Services worden even belangrijk als bouwen
De bouwheer van morgen zal steeds meer toegevoegde waarde vragen, en dit doorheen de hele levensduur van een gebouw. Het is een evolutie die aannemers verplicht om volledig anders te gaan denken over bouwen. Groep Vanhout gaat alvast erg enthousiast met deze uitdaging om. Met de nieuwe dochteronderneming ComTIS Energy treedt de groep naar buiten als ESCO-bedrijf en leverancier van ‘Energy as a Service’. De nieuwe woonwijk De Tuilerie in Diest krijgt de primeur om het innovatieve concept als eerste op grote schaal toe te passen.

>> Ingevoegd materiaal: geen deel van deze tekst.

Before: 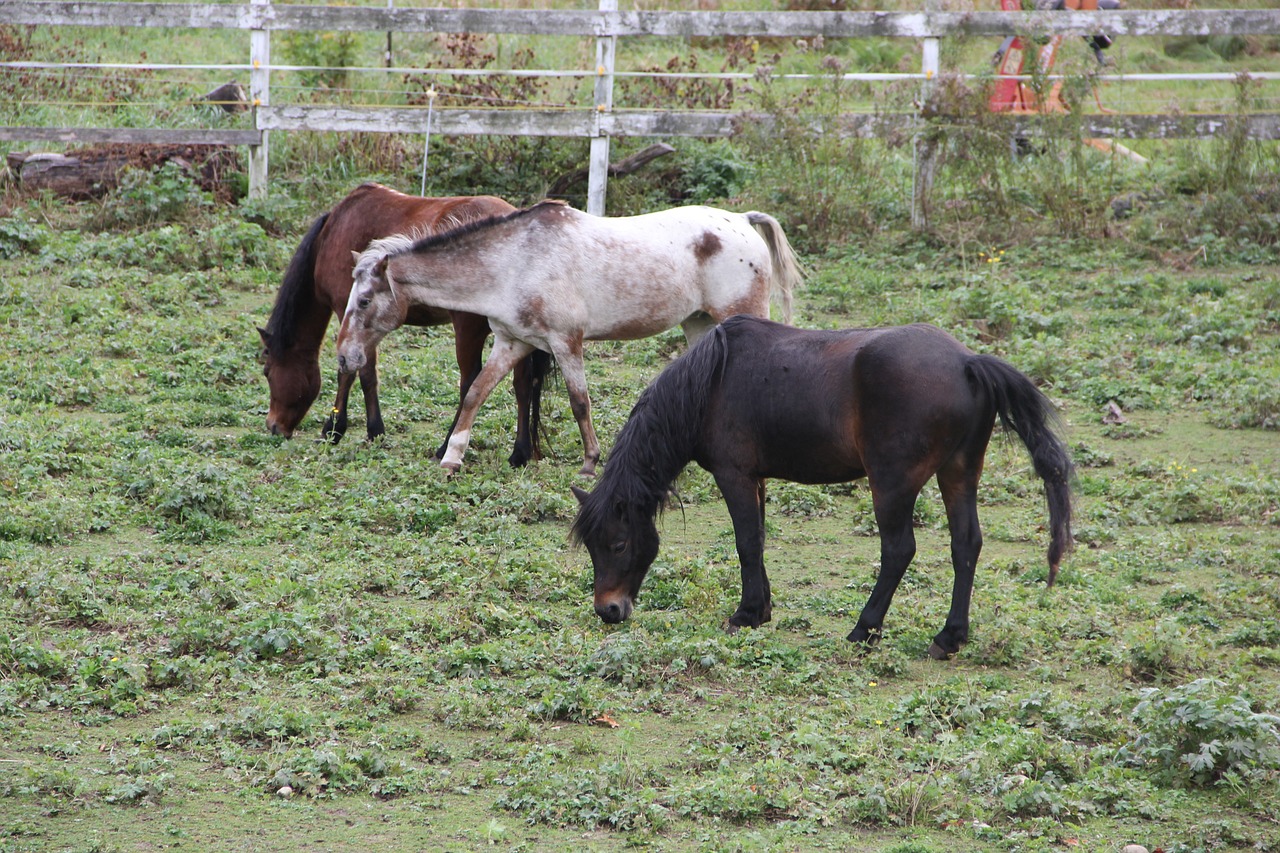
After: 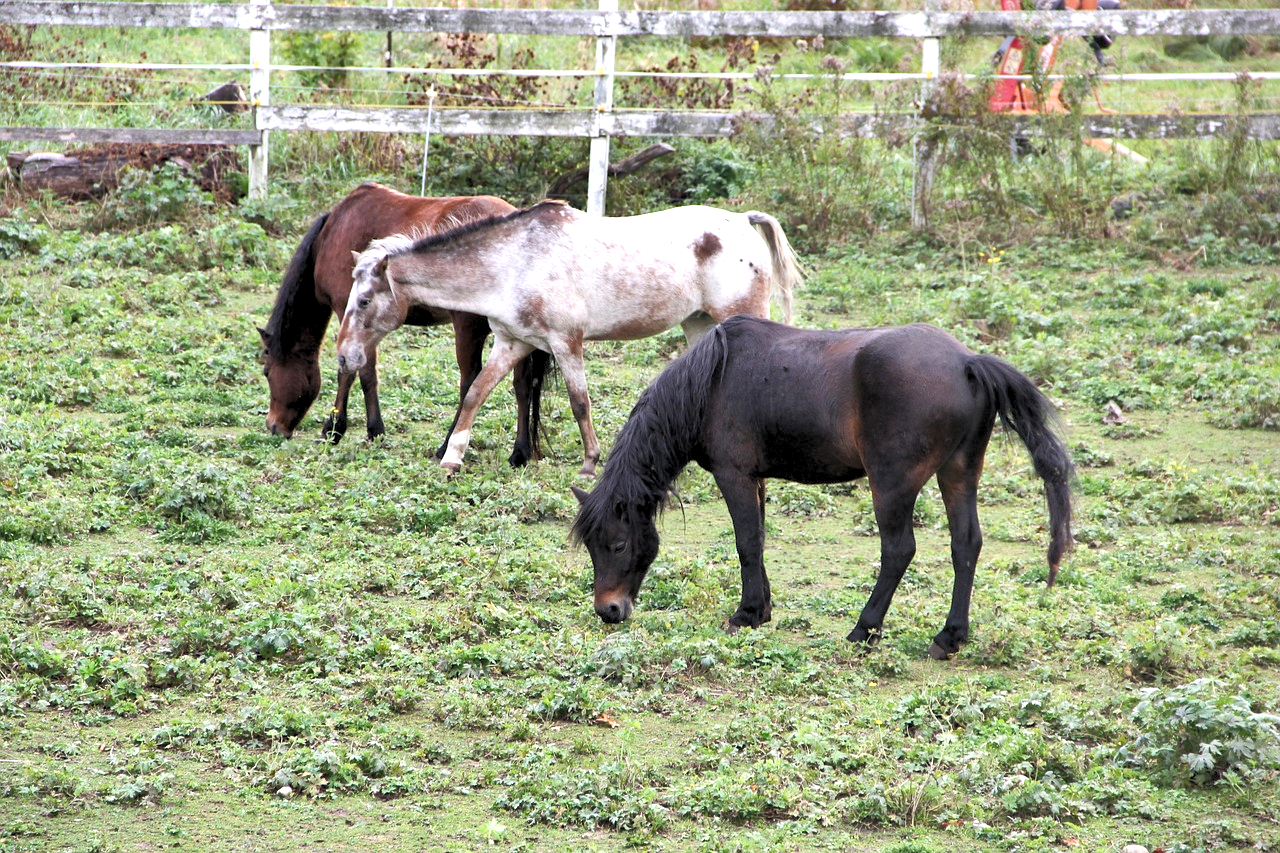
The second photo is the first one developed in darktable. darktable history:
shadows and highlights: soften with gaussian
exposure: exposure 0.6 EV, compensate highlight preservation false
rgb levels: levels [[0.013, 0.434, 0.89], [0, 0.5, 1], [0, 0.5, 1]]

Groep Vanhout is de status van aannemer al enige tijd ontgroeid. Dankzij de integratie van diverse bedrijven kan deze marktspeler een bouwproject op multidisciplinaire wijze benaderen. Naast algemene aanneming wordt er de laatste jaren sterk ingezet op oplossingen voor enerzijds energie en anderzijds onderhoud/beheer. De ComTIS-familie binnen de groep (voluit ‘Complete Technische Installaties en Services’) bestaat intussen uit vier bedrijven, elk met een eigen technische expertise. Samen met zusteronderneming Energieconcepten (specialist in duurzame energie) biedt deze poot een integraal aanbod van technieken, en dit van ontwerp tot installatie, beheer en onderhoud. ComTIS Energy, dat in 2020 werd opgericht, is de ESCO (Energy Service Company) en speelt een centrale rol in de vernieuwende weg die Groep Vanhout is ingeslagen. “De keuze om niet enkel te bouwen, maar verder te diversifiëren, stoelt op de overtuiging dat het creëren van toegevoegde waarde cruciaal is om de marktpositie te consolideren”, vertelt Geert Vermeyen, manager van deze nieuwe dochteronderneming. “Daarom investeert de groep bewust in het uitbouwen van dienstverleningsactiviteiten. Aanvankelijk lag het accent op de eerder gekende services, zoals technisch en bouwkundig onderhoud. Met de ESCO en ‘Energy as a Service’ wordt daar een financieringsmethodiek aan toegevoegd waarbij warmte en koude via een abonnementsformule worden aangeboden.”
Drie perspectieven
De keuze voor ESCO en ‘Energy as a Service’ is een reactie op de veranderingen in het energielandschap. “Een gebouw zal over vijftien jaar meer waard zijn indien het fossielvrije energie gebruikt”, legt Geert Vermeyen uit. “Aan deze keuze hangt echter steeds een hoger prijskaartje. Het gevolg is dat de portemonnee vaak blijft primeren op ecologie. Met de ESCO-formule beogen we in de eerste plaats duurzaamheid betaalbaar te maken.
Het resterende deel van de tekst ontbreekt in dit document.